SOURCE PASSAGE:
Taittinger is one of the last great Champagne Houses to remain independently owned and managed by the family itself. The origins date back to the 1700s and it has been in the hands of the Taittinger family from around the 1900s. The hallmark of Taittinger is the high proportion of Chardonnay used in their winemaking, creating great elegance and finesse in their champagnes. They own around 288 hectares of vineyards, one of the largest in Champagne, helping them guarantee a flawless signature style of consistent high quality. The Jewel in their crown is Comtes de Champagne, and this is what we had been invited to taste a vertical of, not only the Blanc de Blancs, but also the Rose. A great privilege indeed!

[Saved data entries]
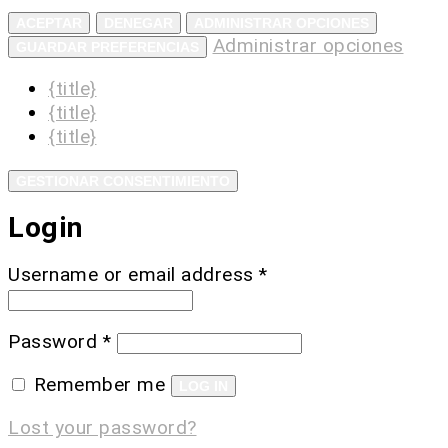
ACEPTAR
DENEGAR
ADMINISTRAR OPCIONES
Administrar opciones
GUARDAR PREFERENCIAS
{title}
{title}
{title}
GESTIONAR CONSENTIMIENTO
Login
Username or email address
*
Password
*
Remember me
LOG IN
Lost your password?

WORK REQUEST:
Proceed with the passage on the Taittinger tasting, continuing from its last sentence. The saved data entries are separate material.

RESULT OF THIS EXERCISE:
That evening we were invited to dinner at the stunning Chateau de la Marquetterie, hosted by the fabulous Pierre Emmanuel. This is the home of the Taittinger family; purchased after World War 1, by Pierre Taittinger. After being stationed near-by as a cavalry officer, he fell in love with Chateau de la Marquetterie and vowed he would buy it if he made it through the war. This dream became a reality and it is now the home of Taittinger.

Pierre Emmanuel is a very refreshing character; he has a great spirit with a deep love and passion for Taittinger. He was keen to remind us that drinking fine champagne should be fun and above all create lots of frivolity…. never should it be taken too seriously!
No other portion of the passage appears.